- WHAT YOU SHOULD DO
What you return should match every record exactly, with the images removed.

- GIVEN INFORMATION
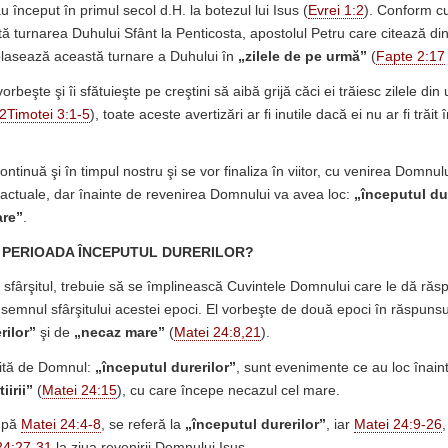
u început în primul secol d.H. la botezul lui Isus (
Evrei 1:2
). Conform c
tă turnarea Duhului Sfânt la Penticosta, apostolul Petru care citează din
 plasează această turnare a Duhului în
„zilele de pe urmă”
(
Fapte 2:17
orbeşte şi îi sfătuieşte pe creştini să aibă grijă căci ei trăiesc zilele din
2Timotei 3:1-5
), toate aceste avertizări ar fi inutile dacă ei nu ar fi trăit î
ontinuă şi în timpul nostru şi se vor finaliza în viitor, cu venirea Domnulu
ii actuale, dar înainte de revenirea Domnului va avea loc:
„începutul dur
are”
.
N PERIOADA ÎNCEPUTUL DURERILOR?
i sfârşitul, trebuie să se împlinească Cuvintele Domnului care le dă răs
 semnul sfârşitului acestei epoci. El vorbeşte de două epoci în răspunsu
rilor”
şi de
„necaz mare”
(
Matei 24:8,21
).
ită de Domnul:
„începutul durerilor”
, sunt evenimente ce au loc înaint
iirii”
(
Matei 24:15
), cu care începe necazul cel mare.
upă
Matei 24:4-8
, se referă la
„începutul durerilor”
, iar
Matei 24:9-26
,
24:27-31
la ziua revenirii Domnului Isus.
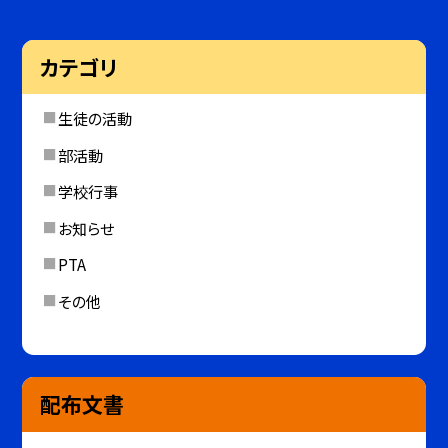
カテゴリ
生徒の活動
部活動
学校行事
お知らせ
PTA
その他
配布文書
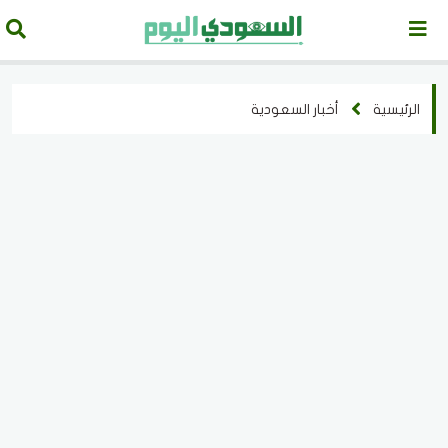
الرئيسية
أخبار السعودية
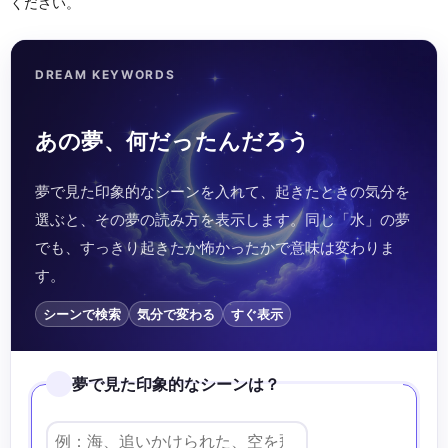
ください。
DREAM KEYWORDS
あの夢、何だったんだろう
夢で見た印象的なシーンを入れて、起きたときの気分を
選ぶと、その夢の読み方を表示します。同じ「水」の夢
でも、すっきり起きたか怖かったかで意味は変わりま
す。
シーンで検索
気分で変わる
すぐ表示
夢で見た印象的なシーンは？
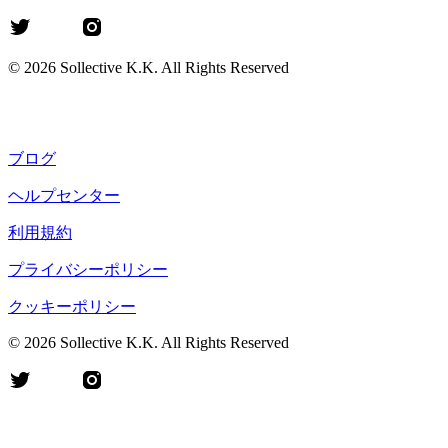
©
2026
Sollective K.K. All Rights Reserved
ブログ
ヘルプセンター
利用規約
プライバシーポリシー
クッキーポリシー
©
2026
Sollective K.K. All Rights Reserved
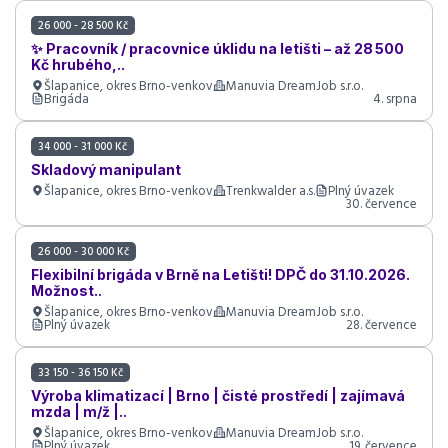
26 000 - 28 500 Kč
✨ Pracovník / pracovnice úklidu na letišti – až 28 500
Kč hrubého,..
Šlapanice, okres Brno-venkov
Manuvia DreamJob s.r.o.
Brigáda
4. srpna
34 000 - 31 000 Kč
Skladový manipulant
Šlapanice, okres Brno-venkov
Trenkwalder a.s.
Plný úvazek
30. července
26 000 - 30 000 Kč
Flexibilní brigáda v Brně na Letišti! DPČ do 31.10.2026.
Možnost..
Šlapanice, okres Brno-venkov
Manuvia DreamJob s.r.o.
Plný úvazek
28. července
33 150 - 36 150 Kč
Výroba klimatizací | Brno | čisté prostředí | zajímavá
mzda | m/ž |..
Šlapanice, okres Brno-venkov
Manuvia DreamJob s.r.o.
Plný úvazek
19. července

- ANSWER TO THE EXERCISE
u început în primul secol d.H. la botezul lui Isus (
Evrei 1:2
). Conform c
tă turnarea Duhului Sfânt la Penticosta, apostolul Petru care citează din
 plasează această turnare a Duhului în
„zilele de pe urmă”
(
Fapte 2:17
orbeşte şi îi sfătuieşte pe creştini să aibă grijă căci ei trăiesc zilele din
2Timotei 3:1-5
), toate aceste avertizări ar fi inutile dacă ei nu ar fi trăit î
ontinuă şi în timpul nostru şi se vor finaliza în viitor, cu venirea Domnulu
ii actuale, dar înainte de revenirea Domnului va avea loc:
„începutul dur
are”
.
N PERIOADA ÎNCEPUTUL DURERILOR?
i sfârşitul, trebuie să se împlinească Cuvintele Domnului care le dă răs
 semnul sfârşitului acestei epoci. El vorbeşte de două epoci în răspunsu
rilor”
şi de
„necaz mare”
(
Matei 24:8,21
).
ită de Domnul:
„începutul durerilor”
, sunt evenimente ce au loc înaint
iirii”
(
Matei 24:15
), cu care începe necazul cel mare.
upă
Matei 24:4-8
, se referă la
„începutul durerilor”
, iar
Matei 24:9-26
,
24:27-31
la ziua revenirii Domnului Isus.
カテゴリ
生徒の活動
部活動
学校行事
お知らせ
PTA
その他
配布文書
الرئيسية
أخبار السعودية
ください。
DREAM KEYWORDS
あの夢、何だったんだろう
夢で見た印象的なシーンを入れて、起きたときの気分を
選ぶと、その夢の読み方を表示します。同じ「水」の夢
でも、すっきり起きたか怖かったかで意味は変わりま
す。
シーンで検索
気分で変わる
すぐ表示
夢で見た印象的なシーンは？
©
2026
Sollective K.K. All Rights Reserved
ブログ
ヘルプセンター
利用規約
プライバシーポリシー
クッキーポリシー
©
2026
Sollective K.K. All Rights Reserved
26 000 - 28 500 Kč
✨ Pracovník / pracovnice úklidu na letišti – až 28 500
Kč hrubého,..
Šlapanice, okres Brno-venkov
Manuvia DreamJob s.r.o.
Brigáda
4. srpna
34 000 - 31 000 Kč
Skladový manipulant
Šlapanice, okres Brno-venkov
Trenkwalder a.s.
Plný úvazek
30. července
26 000 - 30 000 Kč
Flexibilní brigáda v Brně na Letišti! DPČ do 31.10.2026.
Možnost..
Šlapanice, okres Brno-venkov
Manuvia DreamJob s.r.o.
Plný úvazek
28. července
33 150 - 36 150 Kč
Výroba klimatizací | Brno | čisté prostředí | zajímavá
mzda | m/ž |..
Šlapanice, okres Brno-venkov
Manuvia DreamJob s.r.o.
Plný úvazek
19. července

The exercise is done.